Abstract and Introduction
Abstract
Introduction: The induction of antinuclear antibodies (ANAs) or anti-double-stranded (ds) -DNA antibodies (Abs) after infliximab (IFX) therapy in rheumatoid arthritis (RA) is a well-known phenomenon, but the correlation of such Abs with the clinical response to IFX has not yet been determined. The aims of this retrospective observational study were to examine the prevalence of positive ANA and anti-ds-DNA Abs before and after IFX therapy in patients with RA and to investigate whether an increased titer of such Abs is associated with the clinical efficacy of IFX.
Methods: One hundred eleven RA patients who had received IFX were studied. ANA (indirect immunofluorescence with HEp-2 cells) and anti-ds-DNA Abs (Farr assay) results were examined before and after IFX therapy.
Results: The overall clinical response assessed by EULAR response criteria was as follows: good response in 55%, including remission in 38%; moderate response in 18%; and no response (NOR) in 27%. The positivity of ANA (≥ 1:160) and anti-ds-DNA Abs significantly increased from 25% to 40% (P = 0.03) and from 3% to 26% (P < 0.001) after IFX, respectively. EULAR response differed significantly according to the ANA titer before IFX (P = 0.001), and the efficacy of IFX became worse as the ANA titer before starting IFX increased. Furthermore, the differences in the clinical response of the ANA titer before IFX ≤ 1:80 and ≥ 1:160 were significant (good, moderate, and no response were 66%, 9%, and 25% in ≤ 1:80 group versus 26%, 33%, 41% in ≥ 1:160 group, respectively; P < 0.001). In 13 patients whose ANA had increased after IFX, 10 showed NOR, only one showed a good response, and none reached remission. These clinical responses were significantly different from ANA no-change patients. In 21 patients with positive anti-ds-DNA Abs after IFX, 16 showed NOR, only two showed a good response, and none reached remission.
Conclusions: The present study suggests that the ANA titer before starting IFX predicts the clinical response to IFX. The increased titers of ANA or anti-ds-DNA Abs after IFX may be useful markers of NOR.
Introduction
Rheumatoid arthritis (RA) is a chronic, inflammatory disease with the potential to cause substantial joint damage and disability. Tumor necrosis factor (TNF)-α plays a central role in the pathogenesis of RA, as demonstrated by the clinical benefit of anti-TNF-α therapy. Infliximab (IFX), a chimeric anti-human TNF-α monoclonal antibody, has enabled great advances in the treatment strategy for RA, resulting in a paradigm shift of RA treatment. Although IFX therapy concomitant with methotrexate (MTX) is effective in the majority of RA patients, some patients have persistent active disease, and others lose efficacy after prolonged treatment. However, no useful clinical marker has been established to predict such nonresponse (NOR) to IFX.

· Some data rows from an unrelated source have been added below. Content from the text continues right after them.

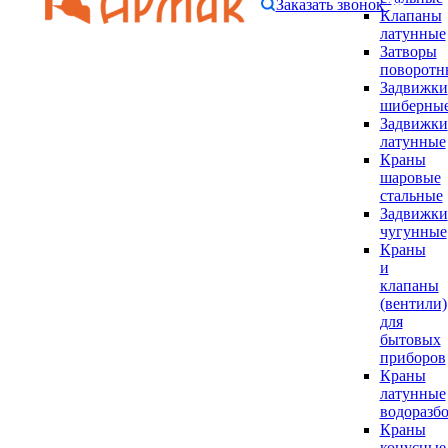
Заказать звонок
Клапаны
латунные
Затворы
поворотн
Задвижки
шиберны
Задвижки
латунные
Краны
шаровые
стальные
Задвижки
чугунные
Краны
и
клапаны
(вентили)
для
бытовых
приборов
Краны
латунные
водоразб
Краны
конусные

The induction of antinuclear antibodies (ANAs) and anti-double stranded (ds)-DNA antibodies (Abs) during IFX therapy is a well-known phenomenon that has already been observed in earlier clinical trials. It has been reported that the induction of ANAs is independent of the IFX dose and is not modified by concomitant treatment with MTX, leflunomide, and corticosteroid. Furthermore, the production of ANA is not associated with the clinical response to IFX, and even when the development of anti-ds-DNA Abs is observed, onset of lupus-like symptoms is extremely rare. Thus, the significance of the development of such antibodies, including correlations of ANAs and anti-ds-DNA Abs with NOR in RA, has not yet been determined.
Recently, it was reported that the development of ANAs and anti-ds-DNA Abs with anti-TNF therapies may act as a marker of forthcoming treatment failure in patients with psoriasis. Conversely, as in RA patients, it has been reported that ANAs are a predictive factor of infusion reactions during IFX as well as without MTX. On the basis of these findings, the aims of this retrospective observational study were to examine the prevalence of positive ANAs and anti-ds-DNA Abs before and after IFX therapy in patients with RA, and to investigate whether the induction or increased titer of such Abs is associated with the clinical efficacy of IFX.